The Whitney Museum of American Art will open “Geography of the Possible: Latin American Art After 1960” on July 18, 2026, the museum announced Wednesday — its first major Latin American survey since the 2014 Carmen Herrera retrospective and the most ambitious such program in the museum’s downtown era.
The show, which runs through January 17, 2027, will occupy the entire fifth and sixth floors of the museum’s Renzo Piano building — approximately 16,500 square feet — and present 140 works by 67 artists drawn from museum and private collections across nine countries.
Co-curators Adrienne Edwards and Eugenia López-Soldevilla, both senior curators at the Whitney, have organized the exhibition around three themes: geometric abstraction, conceptual and post-conceptual practice, and the body and political form. Approximately 40 percent of the works on display will be on view in New York for the first time.
Anchors and discoveries
The show’s anchor works include Lygia Clark’s “Bichos” series (Brazil, 1960–66), three Mira Schendel “Trenzinhos” works (Brazil, 1965), Hélio Oiticica’s “Tropicália” (Brazil, 1967), Cildo Meireles’ “Insertions into Ideological Circuits” (Brazil, 1970), Leon Ferrari’s “La Civilización Occidental y Cristiana” (Argentina, 1965), and Marta Minujín’s “Reading the News” (Argentina, 1965).
A meaningful share of the wall-time is given to artists whose work has not previously appeared at scale in New York. The show includes ten works by Anna Maria Maiolino (Italy/Brazil), six by Rosario Caicedo (Colombia), eight by Beatriz González (Colombia), and a survey of recent acquisitions by Gabriel Sierra (Colombia) and Adriana Lara (Mexico).
“This is a survey that runs from 1960 to roughly 2010, and we wanted half the show to be artists Americans don’t know yet,” Edwards said in a Tuesday phone interview. “If you only know Lygia Clark and Cildo Meireles when you walk in, you should leave knowing twenty more names you want to look up.”
The Carlos Slim partnership
The show is partly underwritten by the Carlos Slim Foundation, which is loaning 28 works from the Museo Soumaya collection in Mexico City. The arrangement represents the largest single private loan in the museum’s history.
The partnership has been in development for eighteen months. Whitney Director Adam Weinberg, who briefly came out of post-retirement consultancy to participate in the announcement, said the Slim arrangement was “evaluated through the museum’s standard due-diligence process.”
What’s around it
The Whitney is timing the show to anchor a broader Latin American art moment in New York.
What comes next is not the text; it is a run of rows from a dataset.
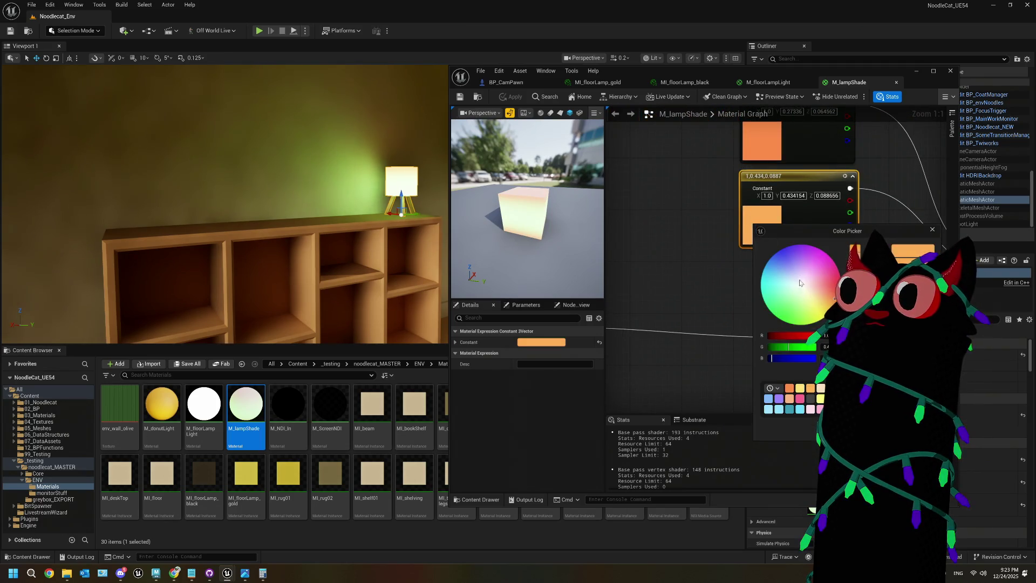
pyautogui.moveTo(823, 275); pyautogui.dragTo(824, 257)
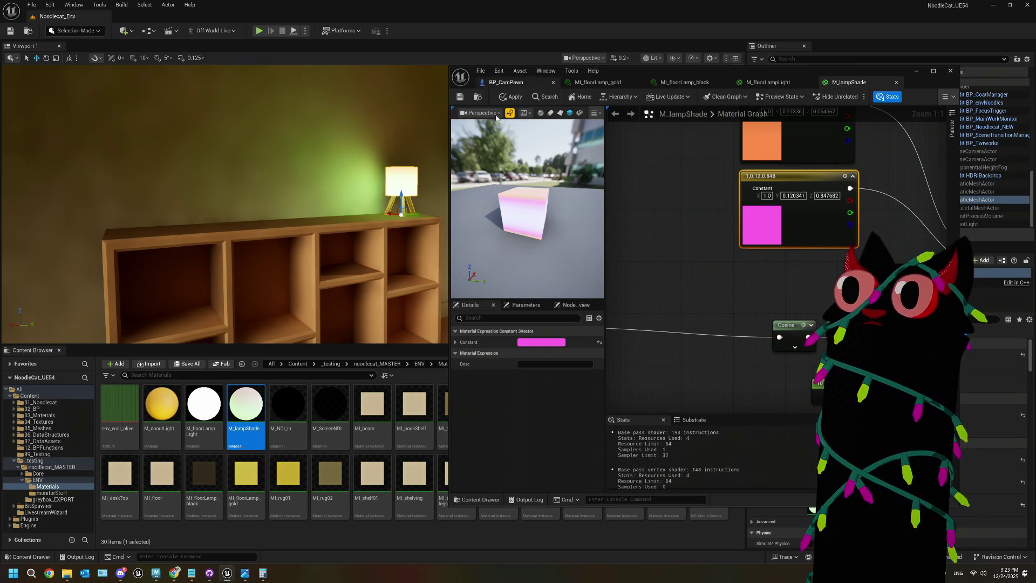
pyautogui.moveTo(518, 173); pyautogui.dragTo(485, 156)
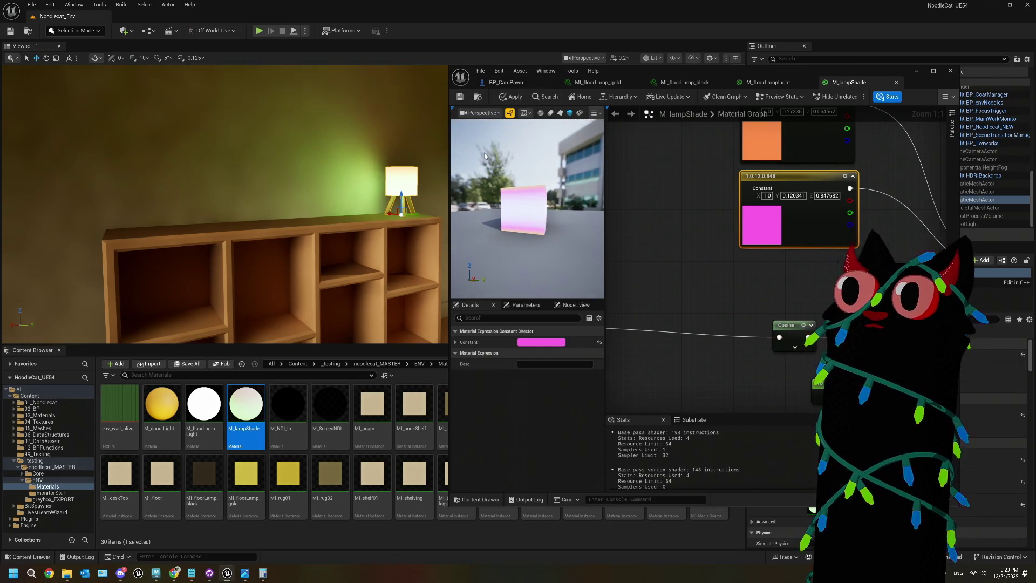
pyautogui.click(460, 97)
The Americas Society opens “Concretism Reconsidered” on July 30, the Bronx Museum opens its retrospective of Beatriz González on September 12, and El Museo del Barrio’s biennial opens September 19.
Logistics
Tickets go on sale May 6 through the Whitney’s website. Member preview is July 16–17. The exhibition is included in standard admission ($30 adult). A 280-page catalogue, edited by Edwards and López-Soldevilla and published by Yale University Press, ships July 8 ($65).